Most helpful comment

go doc cmd/cgo says:

Go references to C

Within the Go file, C's struct field names that are keywords in Go can be
accessed by prefixing them with an underscore: if x points at a C struct
with a field named "type", x._type accesses the field.

So in this case the field can be referred to as _func, not func.

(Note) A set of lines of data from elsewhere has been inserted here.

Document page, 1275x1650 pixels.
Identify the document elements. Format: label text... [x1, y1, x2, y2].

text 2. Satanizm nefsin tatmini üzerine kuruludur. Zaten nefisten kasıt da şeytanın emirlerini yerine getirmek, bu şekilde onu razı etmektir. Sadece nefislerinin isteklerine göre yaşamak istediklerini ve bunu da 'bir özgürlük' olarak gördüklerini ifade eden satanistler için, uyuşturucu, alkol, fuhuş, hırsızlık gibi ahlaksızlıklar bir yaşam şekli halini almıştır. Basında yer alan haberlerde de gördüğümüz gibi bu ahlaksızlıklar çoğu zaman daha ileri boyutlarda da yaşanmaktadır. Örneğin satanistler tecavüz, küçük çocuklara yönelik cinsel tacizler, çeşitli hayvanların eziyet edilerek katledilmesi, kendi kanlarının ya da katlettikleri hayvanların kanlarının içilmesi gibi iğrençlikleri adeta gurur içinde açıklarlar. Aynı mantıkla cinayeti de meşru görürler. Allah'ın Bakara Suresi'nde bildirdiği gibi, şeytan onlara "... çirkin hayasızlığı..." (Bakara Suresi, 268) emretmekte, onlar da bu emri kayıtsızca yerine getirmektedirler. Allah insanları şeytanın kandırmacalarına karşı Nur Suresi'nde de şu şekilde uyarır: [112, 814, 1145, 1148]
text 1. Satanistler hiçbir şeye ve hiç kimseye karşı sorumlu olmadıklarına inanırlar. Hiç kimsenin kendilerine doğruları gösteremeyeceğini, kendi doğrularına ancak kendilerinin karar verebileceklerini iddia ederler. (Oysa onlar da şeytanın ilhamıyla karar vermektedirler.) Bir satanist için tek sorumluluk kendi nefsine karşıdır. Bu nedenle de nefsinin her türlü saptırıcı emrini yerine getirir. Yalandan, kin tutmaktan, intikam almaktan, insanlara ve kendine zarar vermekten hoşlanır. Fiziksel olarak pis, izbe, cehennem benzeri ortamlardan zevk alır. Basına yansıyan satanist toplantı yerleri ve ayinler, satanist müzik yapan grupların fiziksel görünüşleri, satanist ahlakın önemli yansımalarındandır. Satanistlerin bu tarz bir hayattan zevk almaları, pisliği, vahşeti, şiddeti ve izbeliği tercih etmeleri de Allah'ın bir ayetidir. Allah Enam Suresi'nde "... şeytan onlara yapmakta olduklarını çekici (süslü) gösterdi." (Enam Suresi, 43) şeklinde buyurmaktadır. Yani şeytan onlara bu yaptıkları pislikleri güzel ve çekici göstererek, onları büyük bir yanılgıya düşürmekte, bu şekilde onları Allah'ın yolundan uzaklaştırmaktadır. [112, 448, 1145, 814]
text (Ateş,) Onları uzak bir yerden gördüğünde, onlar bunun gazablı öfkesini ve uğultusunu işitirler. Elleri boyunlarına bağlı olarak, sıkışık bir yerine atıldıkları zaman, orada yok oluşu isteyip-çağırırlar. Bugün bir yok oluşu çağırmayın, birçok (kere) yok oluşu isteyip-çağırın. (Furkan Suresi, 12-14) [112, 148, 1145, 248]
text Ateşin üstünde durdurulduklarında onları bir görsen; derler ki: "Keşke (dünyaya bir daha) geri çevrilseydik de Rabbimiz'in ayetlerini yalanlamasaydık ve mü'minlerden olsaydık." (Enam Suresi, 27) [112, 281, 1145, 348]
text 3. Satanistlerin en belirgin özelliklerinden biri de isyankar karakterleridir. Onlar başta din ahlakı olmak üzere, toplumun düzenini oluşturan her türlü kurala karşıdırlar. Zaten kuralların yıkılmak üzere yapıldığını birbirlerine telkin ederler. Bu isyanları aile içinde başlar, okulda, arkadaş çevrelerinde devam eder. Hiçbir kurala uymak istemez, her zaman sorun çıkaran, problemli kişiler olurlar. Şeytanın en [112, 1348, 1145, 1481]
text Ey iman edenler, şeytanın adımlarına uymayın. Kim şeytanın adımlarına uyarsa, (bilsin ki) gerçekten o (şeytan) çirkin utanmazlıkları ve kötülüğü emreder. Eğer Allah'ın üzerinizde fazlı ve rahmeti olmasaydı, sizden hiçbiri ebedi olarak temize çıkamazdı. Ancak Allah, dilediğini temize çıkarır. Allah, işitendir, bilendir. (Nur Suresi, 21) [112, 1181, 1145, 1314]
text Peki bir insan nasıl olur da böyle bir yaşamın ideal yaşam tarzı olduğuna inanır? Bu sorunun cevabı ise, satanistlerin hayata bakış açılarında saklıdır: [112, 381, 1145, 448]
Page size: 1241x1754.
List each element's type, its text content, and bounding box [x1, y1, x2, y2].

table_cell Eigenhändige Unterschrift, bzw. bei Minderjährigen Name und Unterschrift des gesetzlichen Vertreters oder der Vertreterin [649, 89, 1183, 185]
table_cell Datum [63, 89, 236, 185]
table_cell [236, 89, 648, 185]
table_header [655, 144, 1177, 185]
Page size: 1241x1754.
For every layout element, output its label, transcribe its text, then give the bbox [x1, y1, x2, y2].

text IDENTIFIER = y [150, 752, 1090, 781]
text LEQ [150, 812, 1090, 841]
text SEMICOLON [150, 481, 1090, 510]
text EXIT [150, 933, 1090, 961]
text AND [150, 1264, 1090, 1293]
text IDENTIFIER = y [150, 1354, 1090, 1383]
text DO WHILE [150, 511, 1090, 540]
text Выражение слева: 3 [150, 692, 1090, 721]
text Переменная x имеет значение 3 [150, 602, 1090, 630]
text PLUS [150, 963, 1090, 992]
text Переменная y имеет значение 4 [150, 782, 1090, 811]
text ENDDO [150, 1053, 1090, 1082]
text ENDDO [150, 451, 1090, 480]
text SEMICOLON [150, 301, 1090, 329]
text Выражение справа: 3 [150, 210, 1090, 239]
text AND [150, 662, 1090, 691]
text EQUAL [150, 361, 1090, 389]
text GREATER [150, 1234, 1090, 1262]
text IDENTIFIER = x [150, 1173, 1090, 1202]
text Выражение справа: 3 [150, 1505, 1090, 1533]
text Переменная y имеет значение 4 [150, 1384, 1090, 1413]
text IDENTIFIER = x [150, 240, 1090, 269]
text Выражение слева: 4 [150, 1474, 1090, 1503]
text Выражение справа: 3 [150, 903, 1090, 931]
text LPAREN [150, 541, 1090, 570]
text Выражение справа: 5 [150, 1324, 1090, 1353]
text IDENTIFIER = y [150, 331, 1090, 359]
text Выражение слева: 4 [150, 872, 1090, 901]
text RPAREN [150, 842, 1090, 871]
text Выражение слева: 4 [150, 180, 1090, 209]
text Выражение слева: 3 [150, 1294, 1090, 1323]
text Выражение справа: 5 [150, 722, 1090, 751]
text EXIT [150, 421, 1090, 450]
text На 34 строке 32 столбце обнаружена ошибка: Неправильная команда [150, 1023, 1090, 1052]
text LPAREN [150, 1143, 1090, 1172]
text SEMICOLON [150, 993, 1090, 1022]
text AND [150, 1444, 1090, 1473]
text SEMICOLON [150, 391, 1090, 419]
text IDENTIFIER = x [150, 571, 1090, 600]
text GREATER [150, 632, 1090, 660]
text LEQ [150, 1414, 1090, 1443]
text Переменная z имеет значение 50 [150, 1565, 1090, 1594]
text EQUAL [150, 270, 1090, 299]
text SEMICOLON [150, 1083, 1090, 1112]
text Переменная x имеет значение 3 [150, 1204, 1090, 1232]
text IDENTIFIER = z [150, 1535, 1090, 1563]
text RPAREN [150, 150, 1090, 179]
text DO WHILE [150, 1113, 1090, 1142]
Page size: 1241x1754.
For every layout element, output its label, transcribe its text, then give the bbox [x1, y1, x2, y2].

There is no need to "look into the whole func-as-a-keyword thing".

All 3 comments

@noxer suggested another workaround that I hadn't thought of: anonymous struct fields:

return C.CUDA_KERNEL_NODE_PARAMS {
        p.Func.fn,
        p.GridDimX,
        p.GridDimY,
        p.GridDimZ,
        p.BlockDimX,
        p.BlockDimY,
        p.BlockDimZ,
        p.SharedMemBytes,
        nil,
        nil,
    }

It's a nice workaround that does what I had originally intended. But maybe we should look into the whole func-as-a-keyword thing?

go doc cmd/cgo says:

Go references to C

Within the Go file, C's struct field names that are keywords in Go can be
accessed by prefixing them with an underscore: if x points at a C struct
with a field named "type", x._type accesses the field.

So in this case the field can be referred to as _func, not func.

There is no need to "look into the whole func-as-a-keyword thing".